▶ [Source records]:

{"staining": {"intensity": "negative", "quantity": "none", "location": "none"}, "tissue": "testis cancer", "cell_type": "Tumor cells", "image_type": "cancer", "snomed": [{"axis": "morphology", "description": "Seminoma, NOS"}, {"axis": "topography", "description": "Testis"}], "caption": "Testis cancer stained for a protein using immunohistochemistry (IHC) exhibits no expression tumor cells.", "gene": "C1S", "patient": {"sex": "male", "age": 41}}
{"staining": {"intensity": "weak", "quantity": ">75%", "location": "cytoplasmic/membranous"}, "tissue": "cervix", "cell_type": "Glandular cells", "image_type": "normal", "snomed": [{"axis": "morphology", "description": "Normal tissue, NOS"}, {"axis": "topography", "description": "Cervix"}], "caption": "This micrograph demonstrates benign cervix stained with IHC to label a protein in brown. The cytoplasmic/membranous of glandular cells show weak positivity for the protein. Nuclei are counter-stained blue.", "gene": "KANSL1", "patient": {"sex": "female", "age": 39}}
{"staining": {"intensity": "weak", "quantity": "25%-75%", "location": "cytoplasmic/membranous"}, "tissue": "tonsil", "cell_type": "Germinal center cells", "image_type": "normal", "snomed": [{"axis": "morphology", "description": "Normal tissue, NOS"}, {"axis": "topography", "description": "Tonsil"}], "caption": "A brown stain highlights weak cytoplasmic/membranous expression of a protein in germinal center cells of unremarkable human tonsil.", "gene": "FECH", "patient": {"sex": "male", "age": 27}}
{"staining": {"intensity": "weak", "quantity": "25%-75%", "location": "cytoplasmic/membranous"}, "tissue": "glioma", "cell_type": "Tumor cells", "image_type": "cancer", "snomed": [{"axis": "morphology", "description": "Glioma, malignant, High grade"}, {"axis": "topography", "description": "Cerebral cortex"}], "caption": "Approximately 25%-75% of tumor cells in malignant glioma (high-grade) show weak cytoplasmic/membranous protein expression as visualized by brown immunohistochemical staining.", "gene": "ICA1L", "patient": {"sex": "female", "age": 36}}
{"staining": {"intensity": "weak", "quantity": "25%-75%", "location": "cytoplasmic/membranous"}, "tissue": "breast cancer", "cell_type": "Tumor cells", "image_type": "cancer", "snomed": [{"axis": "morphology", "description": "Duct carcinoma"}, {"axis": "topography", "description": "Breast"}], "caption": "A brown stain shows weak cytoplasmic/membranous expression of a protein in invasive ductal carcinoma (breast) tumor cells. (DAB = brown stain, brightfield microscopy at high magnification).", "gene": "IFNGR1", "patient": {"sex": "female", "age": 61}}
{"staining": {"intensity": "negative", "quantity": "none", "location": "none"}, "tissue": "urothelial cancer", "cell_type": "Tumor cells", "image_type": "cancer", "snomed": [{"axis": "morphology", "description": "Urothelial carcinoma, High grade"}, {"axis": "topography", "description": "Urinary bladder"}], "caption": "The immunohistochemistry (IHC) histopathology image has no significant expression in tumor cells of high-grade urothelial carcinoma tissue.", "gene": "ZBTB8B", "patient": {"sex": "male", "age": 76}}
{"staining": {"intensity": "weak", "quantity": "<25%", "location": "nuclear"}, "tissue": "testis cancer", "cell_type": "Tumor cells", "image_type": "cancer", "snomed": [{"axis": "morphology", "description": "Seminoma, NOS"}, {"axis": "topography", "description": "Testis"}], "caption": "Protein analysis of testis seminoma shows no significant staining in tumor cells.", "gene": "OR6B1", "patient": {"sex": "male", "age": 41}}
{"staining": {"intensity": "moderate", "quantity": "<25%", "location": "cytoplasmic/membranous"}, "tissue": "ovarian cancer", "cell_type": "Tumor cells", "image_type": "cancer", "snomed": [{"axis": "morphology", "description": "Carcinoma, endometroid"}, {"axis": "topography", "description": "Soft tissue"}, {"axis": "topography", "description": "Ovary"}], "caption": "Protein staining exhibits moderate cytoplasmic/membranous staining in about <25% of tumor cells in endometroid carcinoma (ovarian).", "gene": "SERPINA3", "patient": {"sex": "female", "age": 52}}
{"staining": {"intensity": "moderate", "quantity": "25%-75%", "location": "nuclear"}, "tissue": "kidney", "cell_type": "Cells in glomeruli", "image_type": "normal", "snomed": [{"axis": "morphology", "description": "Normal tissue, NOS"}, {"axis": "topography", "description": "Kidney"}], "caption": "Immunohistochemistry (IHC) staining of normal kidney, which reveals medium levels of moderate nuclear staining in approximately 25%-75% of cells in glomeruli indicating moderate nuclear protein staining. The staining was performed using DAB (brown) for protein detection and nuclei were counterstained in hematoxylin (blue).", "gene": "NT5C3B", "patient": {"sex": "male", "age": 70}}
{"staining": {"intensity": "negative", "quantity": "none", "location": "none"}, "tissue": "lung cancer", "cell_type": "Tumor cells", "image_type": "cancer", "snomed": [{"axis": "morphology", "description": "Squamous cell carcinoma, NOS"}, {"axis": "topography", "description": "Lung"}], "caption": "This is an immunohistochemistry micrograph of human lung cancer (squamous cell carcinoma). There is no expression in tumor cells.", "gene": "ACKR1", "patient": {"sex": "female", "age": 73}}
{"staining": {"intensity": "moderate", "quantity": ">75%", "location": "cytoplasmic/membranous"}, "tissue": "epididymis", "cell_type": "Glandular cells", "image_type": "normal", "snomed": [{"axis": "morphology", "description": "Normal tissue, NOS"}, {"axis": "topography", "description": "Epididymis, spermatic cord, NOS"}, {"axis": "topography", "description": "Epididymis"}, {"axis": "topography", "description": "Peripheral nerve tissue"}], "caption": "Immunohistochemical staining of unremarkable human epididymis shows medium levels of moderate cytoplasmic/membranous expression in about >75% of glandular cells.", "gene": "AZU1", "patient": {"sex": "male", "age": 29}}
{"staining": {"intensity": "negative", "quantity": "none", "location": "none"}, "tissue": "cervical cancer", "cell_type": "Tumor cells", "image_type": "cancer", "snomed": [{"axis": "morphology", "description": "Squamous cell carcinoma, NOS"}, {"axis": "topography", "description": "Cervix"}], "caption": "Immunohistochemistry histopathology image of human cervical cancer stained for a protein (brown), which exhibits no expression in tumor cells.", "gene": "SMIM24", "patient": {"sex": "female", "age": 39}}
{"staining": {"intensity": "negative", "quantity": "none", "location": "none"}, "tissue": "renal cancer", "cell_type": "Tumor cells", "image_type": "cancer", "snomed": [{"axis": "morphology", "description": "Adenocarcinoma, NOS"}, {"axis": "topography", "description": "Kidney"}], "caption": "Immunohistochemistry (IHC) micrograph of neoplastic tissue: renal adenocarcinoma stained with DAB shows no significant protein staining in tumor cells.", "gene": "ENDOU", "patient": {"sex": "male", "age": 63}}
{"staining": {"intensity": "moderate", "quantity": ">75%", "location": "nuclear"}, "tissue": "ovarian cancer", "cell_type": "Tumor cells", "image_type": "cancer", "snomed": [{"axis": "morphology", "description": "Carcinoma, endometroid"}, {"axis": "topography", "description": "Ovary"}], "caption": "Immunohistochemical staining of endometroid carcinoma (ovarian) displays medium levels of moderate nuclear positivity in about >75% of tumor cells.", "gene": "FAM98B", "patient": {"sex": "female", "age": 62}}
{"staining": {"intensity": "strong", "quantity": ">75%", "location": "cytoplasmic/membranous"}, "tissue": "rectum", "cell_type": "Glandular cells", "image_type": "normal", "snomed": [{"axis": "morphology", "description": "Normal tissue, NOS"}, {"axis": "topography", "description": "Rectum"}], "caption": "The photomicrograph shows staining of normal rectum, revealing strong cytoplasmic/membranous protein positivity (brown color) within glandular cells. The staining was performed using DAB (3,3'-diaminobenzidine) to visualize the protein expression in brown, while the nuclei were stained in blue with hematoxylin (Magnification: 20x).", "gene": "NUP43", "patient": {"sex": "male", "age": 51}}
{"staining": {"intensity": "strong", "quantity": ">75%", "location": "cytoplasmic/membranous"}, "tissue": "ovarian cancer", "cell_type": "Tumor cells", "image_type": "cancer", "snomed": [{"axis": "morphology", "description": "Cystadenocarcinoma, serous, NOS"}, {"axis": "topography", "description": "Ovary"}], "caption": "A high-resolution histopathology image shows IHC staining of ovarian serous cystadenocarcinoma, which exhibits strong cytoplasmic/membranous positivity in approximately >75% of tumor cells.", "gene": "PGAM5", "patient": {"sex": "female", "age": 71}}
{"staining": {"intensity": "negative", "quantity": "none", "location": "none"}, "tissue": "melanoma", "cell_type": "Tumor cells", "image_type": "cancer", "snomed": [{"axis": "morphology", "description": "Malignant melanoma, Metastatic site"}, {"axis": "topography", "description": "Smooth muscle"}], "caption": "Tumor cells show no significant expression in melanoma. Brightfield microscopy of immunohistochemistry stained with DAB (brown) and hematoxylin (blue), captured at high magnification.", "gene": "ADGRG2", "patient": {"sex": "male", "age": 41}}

▶ [Exercise directions]: Reproduce the lines of the entries above from the one with "(IHC) micrograph of" to the one with "staining of endometroid", both included, exactly and without any other line.

▶ [Finished exercise]:
{"staining": {"intensity": "negative", "quantity": "none", "location": "none"}, "tissue": "renal cancer", "cell_type": "Tumor cells", "image_type": "cancer", "snomed": [{"axis": "morphology", "description": "Adenocarcinoma, NOS"}, {"axis": "topography", "description": "Kidney"}], "caption": "Immunohistochemistry (IHC) micrograph of neoplastic tissue: renal adenocarcinoma stained with DAB shows no significant protein staining in tumor cells.", "gene": "ENDOU", "patient": {"sex": "male", "age": 63}}
{"staining": {"intensity": "moderate", "quantity": ">75%", "location": "nuclear"}, "tissue": "ovarian cancer", "cell_type": "Tumor cells", "image_type": "cancer", "snomed": [{"axis": "morphology", "description": "Carcinoma, endometroid"}, {"axis": "topography", "description": "Ovary"}], "caption": "Immunohistochemical staining of endometroid carcinoma (ovarian) displays medium levels of moderate nuclear positivity in about >75% of tumor cells.", "gene": "FAM98B", "patient": {"sex": "female", "age": 62}}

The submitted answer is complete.